Reporting & Production

The “fake news” conversation has ballooned into a larger question around how to do a better job of teaching a younger generation of readers how to read the news: helping them understand how that sausage is made, where stories come from, how to identify reputable sources, how social and sharing platforms factor into the creation and dissemination of news, and how to apply these lines of critical thinking to evaluating all kinds of information.

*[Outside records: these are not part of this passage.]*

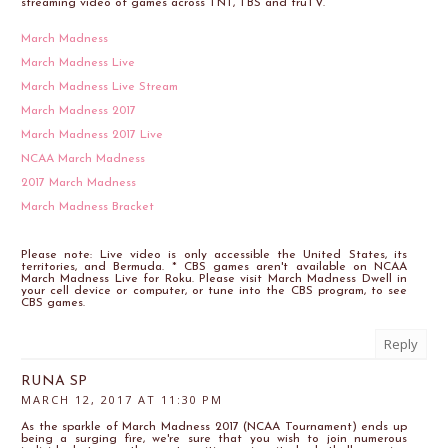
streaming video of games across TNT, TBS and truTV.
March Madness
March Madness Live
March Madness Live Stream
March Madness 2017
March Madness 2017 Live
NCAA March Madness
2017 March Madness
March Madness Bracket
Please note: Live video is only accessible the United States, its
territories, and Bermuda. * CBS games aren't available on NCAA
March Madness Live for Roku. Please visit March Madness Dwell in
your cell device or computer, or tune into the CBS program, to see
CBS games.
Reply
RUNA SP
MARCH 12, 2017 AT 11:30 PM
As the sparkle of March Madness 2017 (NCAA Tournament) ends up
being a surging fire, we're sure that you wish to join numerous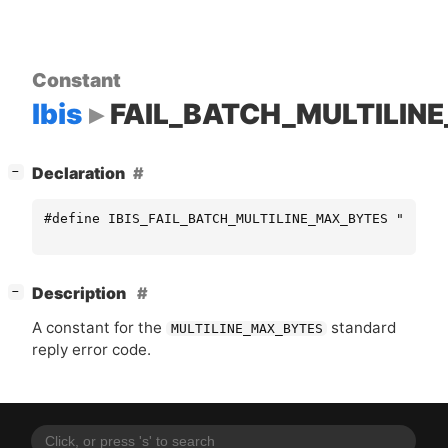
Constant
Ibis
FAIL_BATCH_MULTILIN
[
]
Declaration
−
#define IBIS_FAIL_BATCH_MULTILINE_MAX_BYTES "MULTI
[
]
Description
−
A constant for the
standard
MULTILINE_MAX_BYTES
reply error code.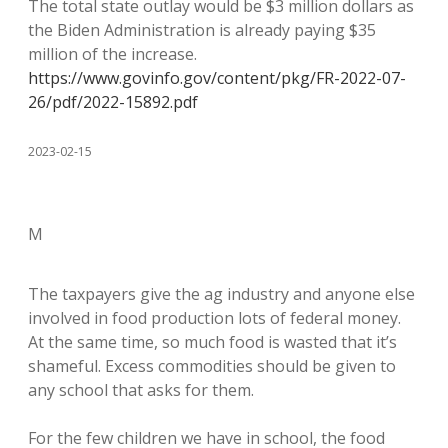
The total state outlay would be $3 million dollars as
the Biden Administration is already paying $35
million of the increase.
https://www.govinfo.gov/content/pkg/FR-2022-07-
26/pdf/2022-15892.pdf
2023-02-15
M
The taxpayers give the ag industry and anyone else
involved in food production lots of federal money.
At the same time, so much food is wasted that it’s
shameful. Excess commodities should be given to
any school that asks for them.
For the few children we have in school, the food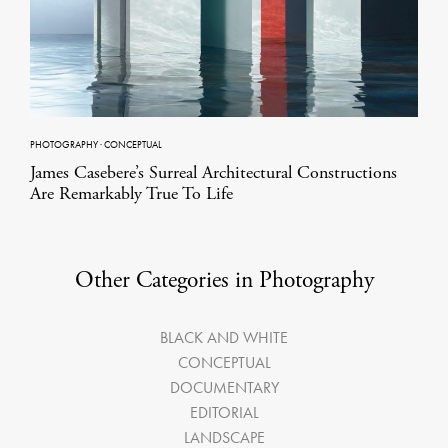
PHOTOGRAPHY
·
CONCEPTUAL
James Casebere’s Surreal Architectural Constructions
Are Remarkably True To Life
Other Categories in Photography
BLACK AND WHITE
CONCEPTUAL
DOCUMENTARY
EDITORIAL
LANDSCAPE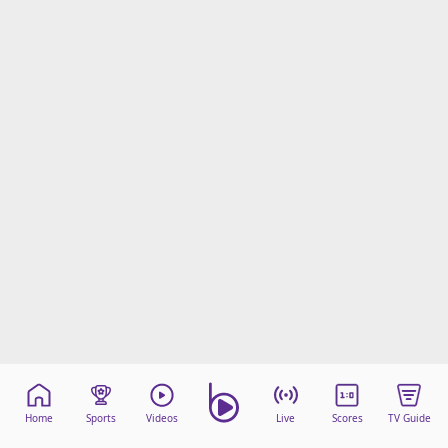
Home
Sports
Videos
Live
Scores
TV Guide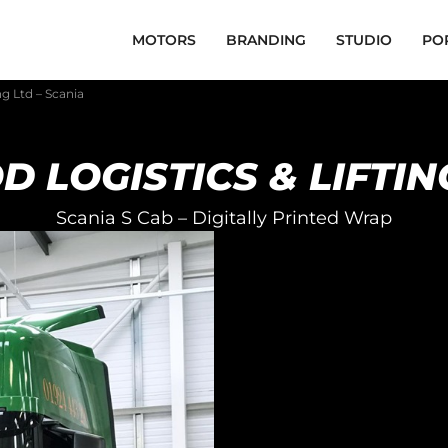
MOTORS
BRANDING
STUDIO
PO
ng Ltd – Scania
 LOGISTICS & LIFTIN
Scania S Cab – Digitally Printed Wrap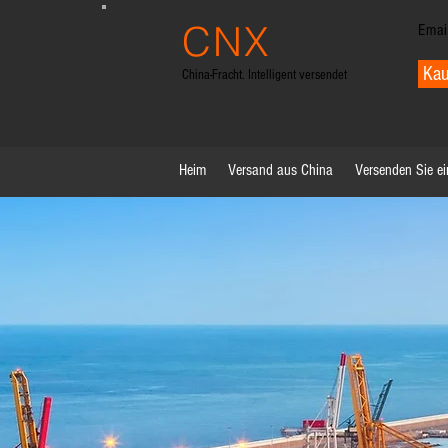
CNX
Emai
trans
Kau
China-Fracht. Intelligent versendet
Heim
Versand aus China
Versenden Sie ei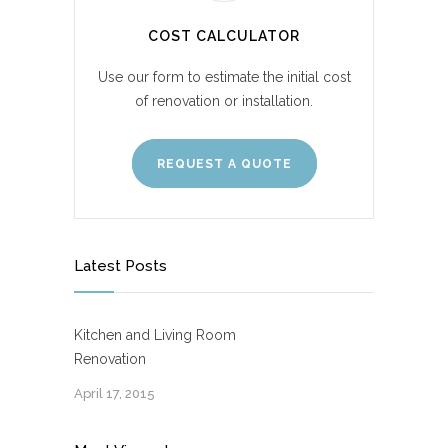
COST CALCULATOR
Use our form to estimate the initial cost
of renovation or installation.
REQUEST A QUOTE
Latest Posts
Kitchen and Living Room
Renovation
April 17, 2015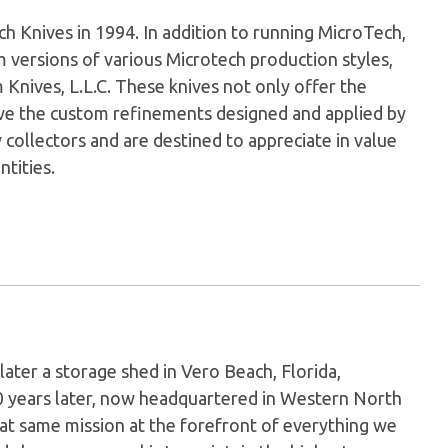
Knives in 1994. In addition to running MicroTech,
versions of various Microtech production styles,
nives, L.L.C. These knives not only offer the
have the custom refinements designed and applied by
 collectors and are destined to appreciate in value
ntities.
later a storage shed in Vero Beach, Florida,
0 years later, now headquartered in Western North
hat same mission at the forefront of everything we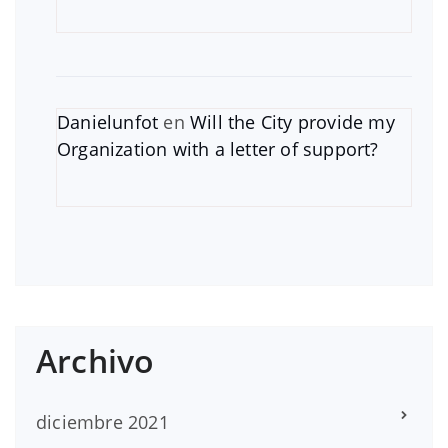
Danielunfot
en
Will the City provide my
Organization with a letter of support?
Archivo
diciembre 2021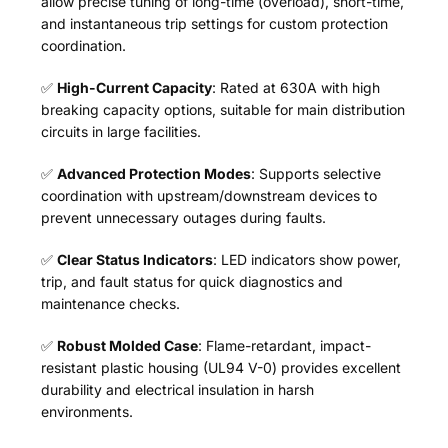
allow precise tuning of long-time (overload), short-time,
and instantaneous trip settings for custom protection
coordination.
✅
High-Current Capacity
: Rated at 630A with high
breaking capacity options, suitable for main distribution
circuits in large facilities.
✅
Advanced Protection Modes
: Supports selective
coordination with upstream/downstream devices to
prevent unnecessary outages during faults.
✅
Clear Status Indicators
: LED indicators show power,
trip, and fault status for quick diagnostics and
maintenance checks.
✅
Robust Molded Case
: Flame-retardant, impact-
resistant plastic housing (UL94 V-0) provides excellent
durability and electrical insulation in harsh
environments.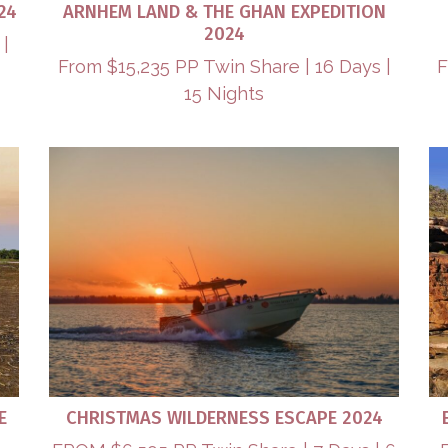
24
ARNHEM LAND & THE GHAN EXPEDITION
2024
 |
From $15,235 PP Twin Share | 16 Days |
F
15 Nights
E
CHRISTMAS WILDERNESS ESCAPE 2024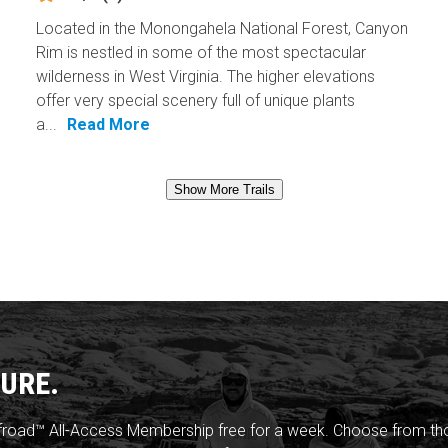
Located in the Monongahela National Forest, Canyon
Rim is nestled in some of the most spectacular
wilderness in West Virginia. The higher elevations
offer very special scenery full of unique plants
a...
Read More
Show More Trails
URE.
froad™ All-Access Membership free for a week. Choose from thou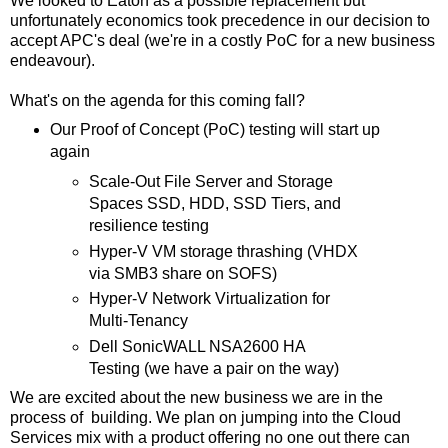
We looked to Eaton as a possible replacement but
unfortunately economics took precedence in our decision to
accept APC's deal (we're in a costly PoC for a new business
endeavour).
What's on the agenda for this coming fall?
Our Proof of Concept (PoC) testing will start up
again
Scale-Out File Server and Storage
Spaces SSD, HDD, SSD Tiers, and
resilience testing
Hyper-V VM storage thrashing (VHDX
via SMB3 share on SOFS)
Hyper-V Network Virtualization for
Multi-Tenancy
Dell SonicWALL NSA2600 HA
Testing (we have a pair on the way)
We are excited about the new business we are in the
process of building. We plan on jumping into the Cloud
Services mix with a product offering no one out there can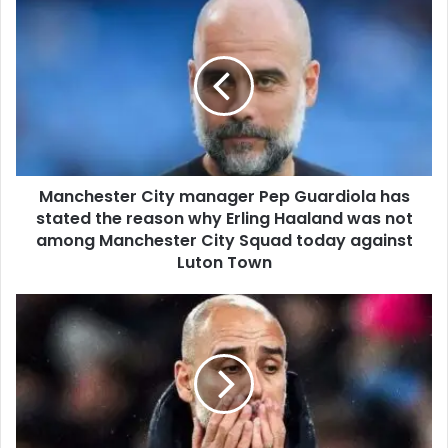
Manchester City manager Pep Guardiola has
stated the reason why Erling Haaland was not
among Manchester City Squad today against
Luton Town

An obvious contributor to any news literacy push worldwide would be news organizations themselves, but where do you start? A new series of reports from WAN-IFRA — commissioned by the American Press Institute and focusing on efforts outside the U.S. — takes interested organizations through different possibilities of participation, with an accompanying database of 130 sample projects focused on improving news literacy for children and teenagers, from different countries around the world. (Definitely check out the database; there are quite a few ideas that are both impactful and easily executable. The rest of the series of reports rolls out over the course of March and April.)

The first installment of the report explores how to effectively teach younger, digital native news readers about evaluating news and information in a digital space, as “the result can be only good news for people interested in making sure there will be a continuing audience for professionally produced journalism.” In Germany, Schleswig-Holsteinischer Zeitungsverlag got banks to sponsor an initiative:

For teenagers, Schleswig-Holsteinischer Zeitungsverlag combined developing a news habit with providing the latest new device to use. SH:Z is in a region of Germany where tablet penetration was low, and the publisher got sponsorship from two banks to create a tablet-based news literacy project in local schools based on the newspaper’s app. Thus, students got a first experience with using the technology (provided by the education ministry) in a news literacy context provided by the local publishers with teachers able to download a manual (in German) for free.

In Sweden, an app built for grade schoolers walks them through questions that encourage thinking critically about news topics:

For example, Lilla Aktuellt Kollen is an app for children 8-12 produced by the national Swedish broadcaster SVT for its children’s news show. In a secure space, children can interact with staff using their mobile phones and tablets to answer questions, give their opinions and share their feelings on different topics discussed on a broadcast aimed at them. The app also compares their answers with those of other users, and aggregated results are shared on the website. SVT keeps contact information confidential.

And in Finland, Ilta Sanomat, one of the country’s evening tabloid papers, partnered with popular young vloggers to anchor news reports:

In fact, Finland’s Ilta Sanomat worked with the country’s leading young bloggers to have some fun with fake news. They invited young online celebrities to read the news on YouTube broadcasts for a week in a project branded. They did it partly to “create content that interests and engages young people to be a part of the story,” according to project director Matti Markkola. The reaction was huge. Amid a potential audience of 600,000 10- to 19-year-olds, more than a million interactions occurred with #Kupla during the week.

There are other nuggets of advice and also links to other resources and manuals available in the full WAN-IFRA report.